Get Licensed: NCLEX-PN Preparation Guide

The NCLEX-PN is a licensing examination for practical nurses who have graduated from nursing school. Before starting on their nursing careers, practical nurses, known as vocational nurses in California and Texas, would first have to acquire a license from the state nursing board.

Upon receiving their licenses, licensed practical nurses (LPNs) are then allowed to provide basic bedside care to patients under the supervision of registered nurses. Nurses who did not succeed in passing the NCLEX-RN, the exam for registered nurses, are also eligible to take the NCLEX-PN, as the criteria for the two examinations are rather similar.

Both examinations test a new nurse’s level of competence before allowing them the freedom to practice nursing. Examination fees are $200, while additional fees may be charged if the examination is taken at an international test center.

The Examination

In preparation for the NCLEX-PN, it is important to understand how test scores are tabulated. This examination utilizes a computerized adaptive testing (CAT) system where each correct answer provided by the candidate will trigger the system to reveal a more difficult question the second time around. On the other hand, if a candidate got the question wrong in the first place, the second question will be of an easier level.

The cycle repeats itself until the system reaches a 95% level of confidence before the candidate is passed or failed. In order to proceed to the next question, the current question must be answered. If candidates do not know the actual answer, they are advised to make educated guesses for each multiple-choice question instead of making a random selection. This examination lasts up to five hours and includes a tutorial at the beginning of the test and two 10-minute breaks.

The Components

In this examination, candidates are tested on areas pertaining to four major client needs — Safe and Effective Care Environment, Health Promotion and Maintenance, Psychosocial Integrity and Physiological Integrity.

Nurses are tested on their skills, knowledge, understanding, and abilities in dealing with their potential clients within each of these four aspects. However, there is a slight difference between this and the NCLEX-RN examination in the sense that the latter would incorporate questions that touch upon matters of delegation.

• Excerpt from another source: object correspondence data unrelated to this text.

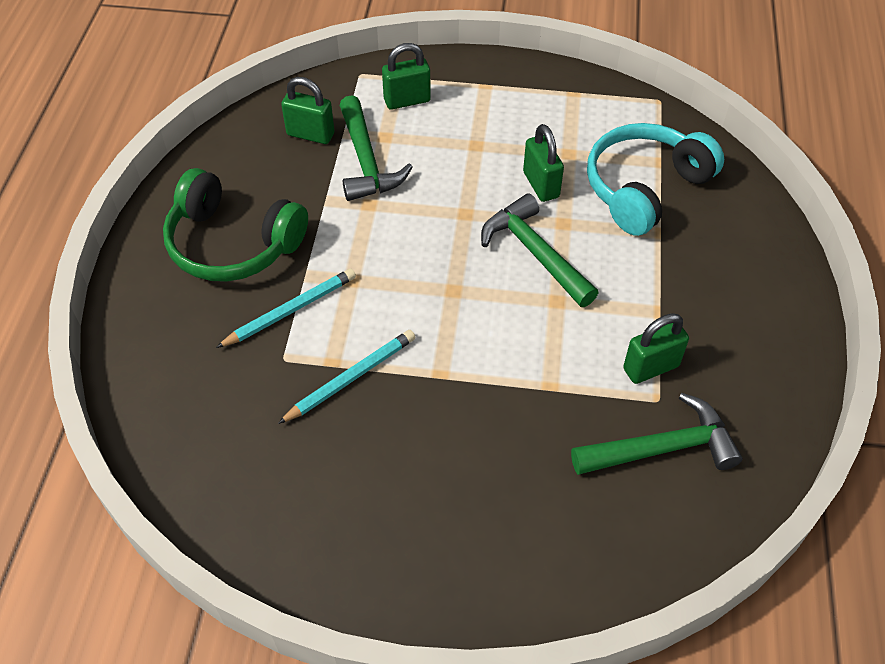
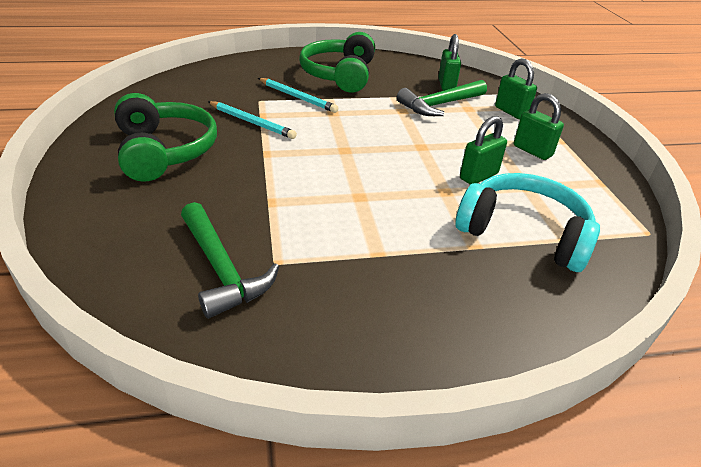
camera: 70 degrees right, 15 degrees down
green hammer [481,193,599,307] -> none
green padlock [623,313,689,384] -> green padlock moved to [514,93,564,160]
none -> green headphones [114,93,217,182]

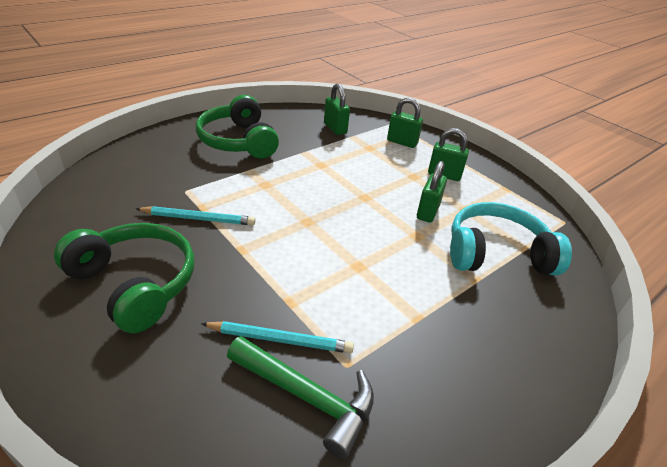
camera: 30 degrees left, 0 degrees up
turquoise pencil [258,78,338,113] -> turquoise pencil moved to [201,321,354,353]
green hammer [397,80,487,116] -> none

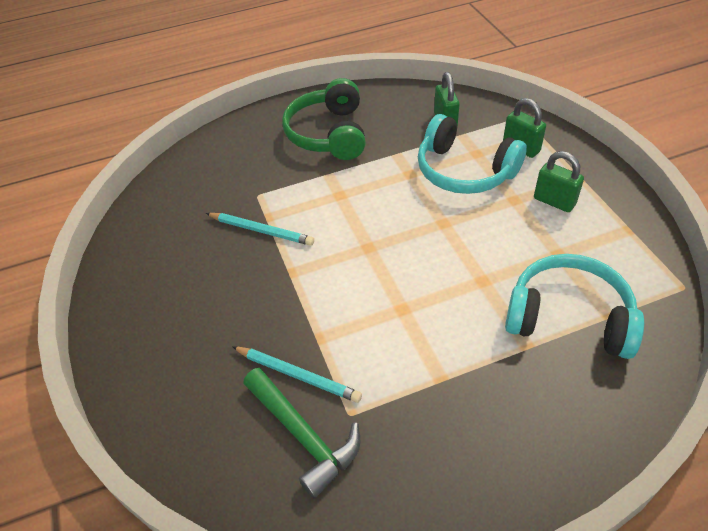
camera: 25 degrees right, 10 degrees up
green headphones [54,223,194,333] -> none
green padlock [417,161,447,223] -> none
none -> turquoise headphones [418,114,527,194]

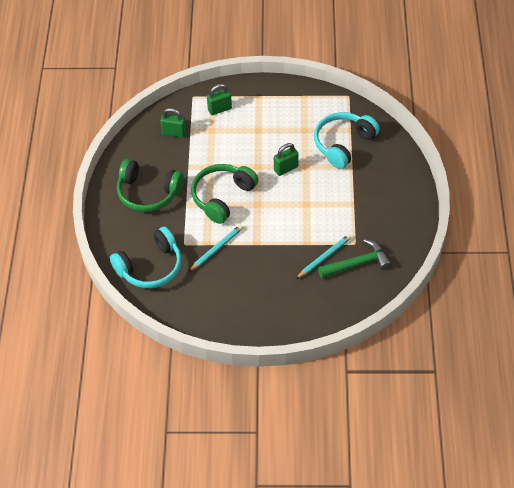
camera: 70 degrees left, 5 degrees up
turquoise headphones [418,114,527,194] -> turquoise headphones moved to [110,227,182,288]
green padlock [534,151,584,212] -> green padlock moved to [274,143,299,176]
none -> green headphones [191,164,259,224]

As practical nurses are required to work under the supervision of registered nurses and required to work within their license scope, questions pertaining to the safety levels of a nursing job are regularly slipped in to test a candidate’s view on this particular aspect. Candidates are also tested on their sense of prioritization, and also provided with case studies to test on their abilities in handling uncooperative patients.

Certain issues regarding legality and ethics are also part and parcel of the test. Other concepts and processes that are integrated within would include areas such as clinical problem-solving, teaching and learning, and also communication skills as well as documentation.

One of the apparent differences between a practical nurse’s licensing examinations to that of a registered nurse’s is the number of questions to be answered. The NCLEX for registered nurses lasts six hours and candidates are required to answer a minimum of 75 questions, with the maximum limit of questions being 265.

On the other hand, the NCLEX for practical nurses comprises at least 85 questions answered to make a correct assessment. The maximum limit, however, is only 205 questions with the entire examination taking only five hours. Thus, candidates should time themselves well, never spending more than 2 or 3 minutes on each question. The test will conclude when maximum examination time has been reached, when the maximum limit has been reached or when the system has determined whether the candidate has achieved the passing standard.

In the event that the candidate’s score has yet to reach a 95% confidence level at the end of the examination, the system will compensate by checking on the consistency of the answers in order to determine whether a candidate has passed or failed. If the candidate’s answers are consistently above the passing mark, then the chances are that he or she has made the grade.

Tackling the Examination Questions

There are many sample tests that candidates can undertake to prepare for the real NCLEX examination. In fact, it is best to attend a review class to acquire a big picture of what the NCLEX is really all about. In essence, the safety of the patient is always the primary concern and as a nurse, the candidate should always portray a caring nature and be professional at all times.

When answering questions, candidates should always read the question in its entirety and focus more on critical thinking as opposed to relying on memory. Randomly breezing through the questions in fear of time running out should be avoided, as this would severely lower the chances of passing the examination. Giving a wrong answer to an easy question and another wrong one on the following question which is even easier won’t look good.

The old adage — practice makes perfect — holds true even when it comes to licensing examinations. There is also an abundance of online sample tests assist candidates in acquainting themselves with the examination style and format.

This is critical to ensure that candidates do not panic and lose sense of what is right or wrong in the midst of an examination. Also, the NCSBN provides test plans and sample practices for potential candidates and also other related information pertaining to the examination. Testing candidates can also obtain practice examinations from test books. The best NCLEX-PN study book available is Saunders Comprehensive Review for the NCLEX-PN Examination.

A few other sites to look up are Kaplan, NCLEX Excel and Delmar’s Online NCLEX Review. There is no need for worry if candidates don’t pass the test during their first time, as they can always retake the examination held once every three months.